It is a spending document that has ignored economic reform and added to continued bloating of the public service sector. Most of the development expenditure will go to contractors, while assistance to the poor and needy is very modest. Employers are unlikely to take up subsidies to employ the youth, and disabled. The budget fails to go far enough to tackle the major issues in education and health. On the whole, it is disappointing. The beneficiaries will be politically-connected contractors, a decades-old story in Malaysia.
The Pakatan Harapan opposition could attempt to block approval on the grounds that it is against the philosophy of a multi-racial Malaysia favoring Bumiputeras, particularly cronies of the current government, that spending within the budget won’t not solve the real problems facing the economy, requiring the government to negotiate some of the terms. Such action would show up the government’s weak position in the Dewan Rakyat. By highlighting some of the unjust aspects, the opposition could gain popularity for standing up against the government, which it didn’t do last year, earning criticism.
The key area the budget must tackle is inflation, although that is difficult if not impossible. Global inflation is running at a 7.0 percent annual rate, bleeding into domestic prices. Domestic food prices are 7 percent in August compared with the same time last year. The annual inflation rate is now 4.7 percent. With the falling ringgit against the US dollar – a function of rising US interest rates, which are draining investment capital out of emerging markets – prices of food are likely to continue rising. Rising interest rates could further fuel inflation as finance costs rise for SMEs.
Higher oil revenue will enable the government to spend more without increasing the deficit. This has also allowed some tax relief. As predicted the government has increased spending RM40.2 billion from last year to RM372.3 billion, representing 20.5 percent of GDP, in what could be clearly described as an election priming budget.

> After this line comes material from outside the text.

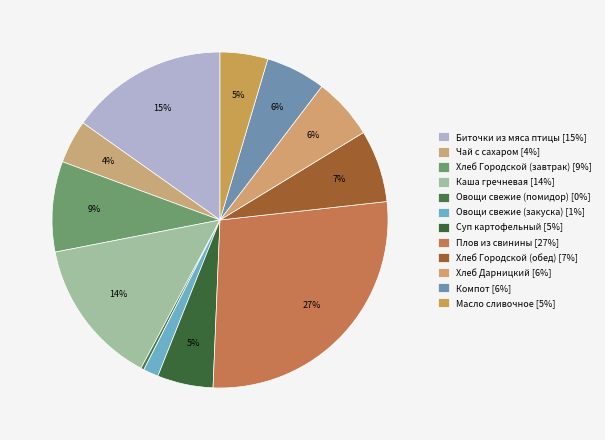

True or false: Хлеб Городской (обед) accounts for 13% of the total.

False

The Ministry of Finance forecasts that federal government revenue will be RM272.6 billion, or 15 percent of GDP, with a budget deficit of RM99.7 billion. Non-tax revenue will be down 23 percent due to lower dividend income. The ministry forecasts a rise in tax revenue from economic recovery and more efficient tax collection to help make up for the shortfall. Petronas is expected to provide an RM35 billion dividend due to the high price of crude oil.

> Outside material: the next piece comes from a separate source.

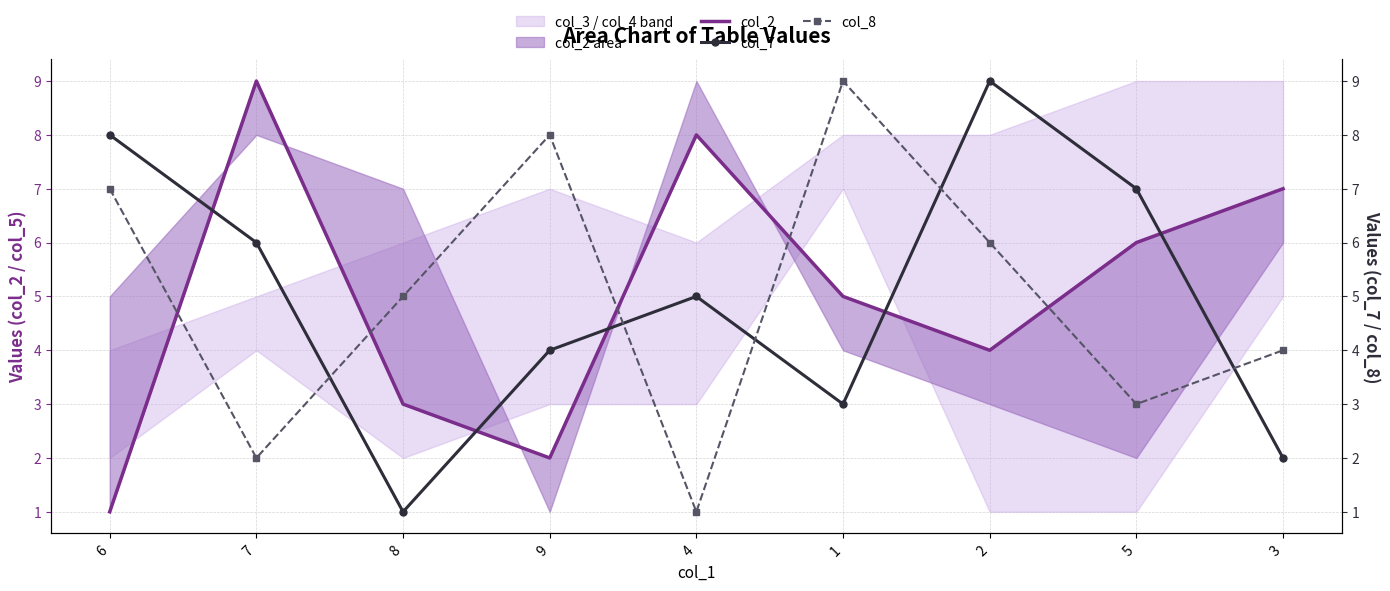

What is the minimum value for col_7?

1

The government is planning the introduction of a Tax Identity Number (TIN), and to crack down on illicit cigarette trading, to clamp down upon the cash economy. This could potentially have undesirable effects on the informal economy many traders depend upon to survive.

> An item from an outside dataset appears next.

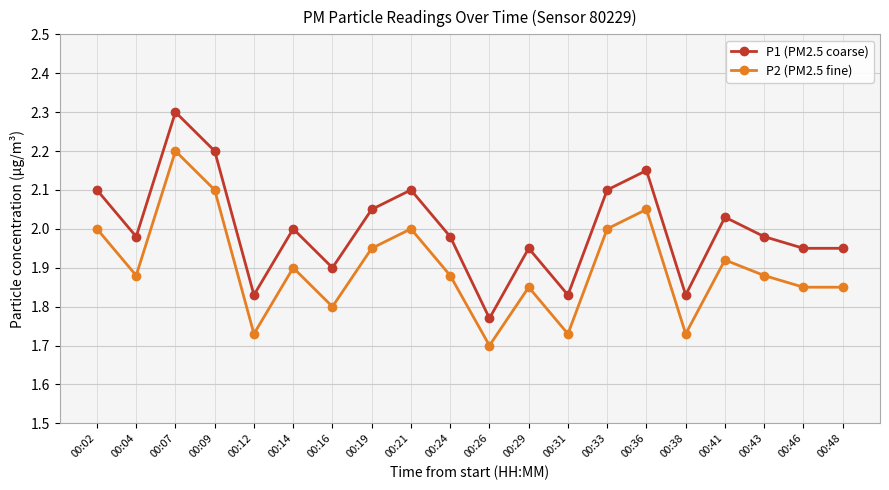

True or false: P2 (PM2.5 fine) has more than 0 points higher than both neighbors.

True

Creating youth employment is a major part of the budget, with a number of initiatives announced. RM305 million will be provided for youth enterprise start-up loans, along with RM50 million for a youth trader scheme. The government will bear the costs of e-hailing, taxi, and motorcycle licenses for youths. A special internet package of RM30 for three months will be introduced. Clearly, the government is trying to woo the youth vote here.
RM1 billion has been allocated to fight poverty, although there are few details about how this is to be spent. RM7.8 billion has been allocated to the Bantuan Keluaraga Malaysia (BKM) which will reportedly assist 8.7 million people.
Payments to civil servants represent 33.3 percent of operating expenditure. Of this, retirement commitments will be RM29.1 billion, or 10.7 percent of operating expenditure, a cost that will continue to grow over the coming years. The Mystep program aims to create 50,000 new jobs, 15,000 within public service, and 35,000 in GLCs. This will expand and already bloated public service and make GLCs more inefficient as they absorb these new job placements.
The budget will pay out RM42 billion in fuel and agriculture-related subsidies, together with cash and welfare assistance. The government has opted to allow parts of the economy to remain inefficient, rather than solve these problems through restructuring and innovation.
RM4.5 billion has been allocated to repair and replace dilapidated infrastructure within the school system, which will put money into the hands of class F contractors.
The government has committed to provide RM9 billion to SMEs. The success will be in the details of how easy it will be for needy SMEs to access this scheme. The RM45 billion allocation to the Semarak Niaga scheme, being a mix of loans and selected grants, may not be easy to take up by SMEs.
Healthcare has been allocated RM30 billion, with most development allocations targeted on construction and payments to private health finds. The increase in expenditure over the year before doesn’t cover inflation.
The RM94 billion development expenditure will be a windfall to major contractors. Subang Jaya PKR MP Wong Chen was quick to criticize this spending, claiming much of these funds will find their way back to government parties as political donations ahead of GE 15. None of this expenditure is aimed at creating any needed structural change within the economy.
The government has taken measures to stem the rise in food costs through subsidies and grants to lower income groups. According to the Economic Outlook 2023 Report, the rising price of food is the major contributor to inflation. However, with more than RM1.2 billion subsidies for the logistic industry, and RM1.8 billion subsidies for farmers and fishermen may be absorbed rather than passed on in lower prices to consumers.
Taxpayers have been given a modest 2 percent reduced taxation rate for those earning between RM50,001 and RM100,000 per annum. Income tax exemptions have also been provided to micro-SMEs and income tax exceptions provided for Tadika and day care. Funding allocated to e-wallets in e-Pemula, amounting to RM8.30 per month for the M40. This has restricted the use of specific products in specific outlets.